In March 2007, Kryptiq licensed their Choreo medical records system to The Regence Group in an effort to further penetrate the BlueCross and BlueShield marketplace, with implementation starting in June 2007. Microsoft teamed up with Kryptiq later in 2007 to launch HealthVault, a Microsoft product the later was using to enter the consumer healthcare market. The company sold off its software division that focused on health plan management to Porticio Systems in April 2009. In August 2008, the company bought Secure Network Solutions.

=== 2010-2015 ===
The company announced in June 2010 they would move to the AmberGlen business park into a 22721 ft2 space. In October 2010, Surescripts invested in Kryptiq and signed-on to use Kryptiq's secure technology in Surescripts’ products. At the time, Kryptiq had climbed to 90 employees, and the next month secured an $8 million investment related to the Surescripts deal. Growth from the Surescripts deal led to an increase of employees to 120.

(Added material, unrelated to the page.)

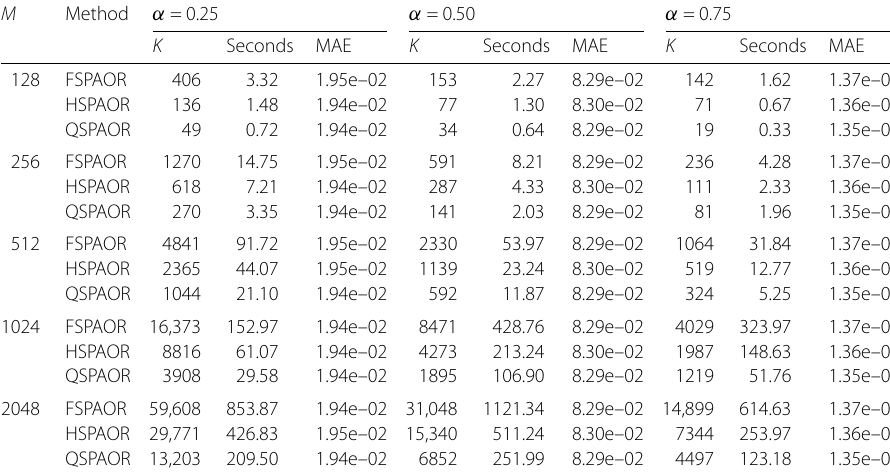
Table 2 Numerical results for Example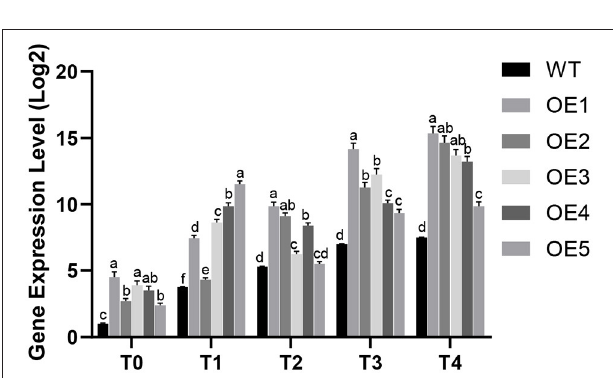
FIGURE 5 | The expression level analysis of PdPapWRKY28 in putative transformants. WT: wild type Populus davidiana × P. alba var. pyramidalis Louche (Pdpap). OE1–OE5: transformant lines. T0–T4: infection time was 0, 6, 12, 24, and 48h. Error bars represented the standard deviation of the three independent replicates. Significant differences ( P < 0.05) were indicated by different lowercase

Surescripts acquired all of Kryptiq in August 2012. At the time of the purchase, Kryptiq had revenues of about $25 million annually and 125 employees.

In January 2015, the company announced that it was splitting from Surescripts and becoming independent again. The company changed its name to Enli Health Intelligence in September 2015.

=== 2021-present ===
In January 2021, Enli was acquired by Cedar Gate Technologies, based in Connecticut. Later in 2021, all references to Enli, other than historical references, were removed from Cedar Gate's website.

==Products==
Kryptiq licensed a variety of healthcare related software to both healthcare providers and health insurers. These products included CareManager, DocuSign for Patients, Secure Messaging, Automated Clinical Messaging, Patient Portal, ePrescribing, and others that provided services such as document management. The Secure Messaging program was the backbone of the network utilized by parent company Surescripts, which was used by doctors to share patient records and information electronically. Kryptiq's Patient Portal allowed providers to accept payments from patients over the internet, which totaled almost $10 million in 2011. Customers included Providence Health System, MeritCare Health System, GE Healthcare, and MedStar Health, among others.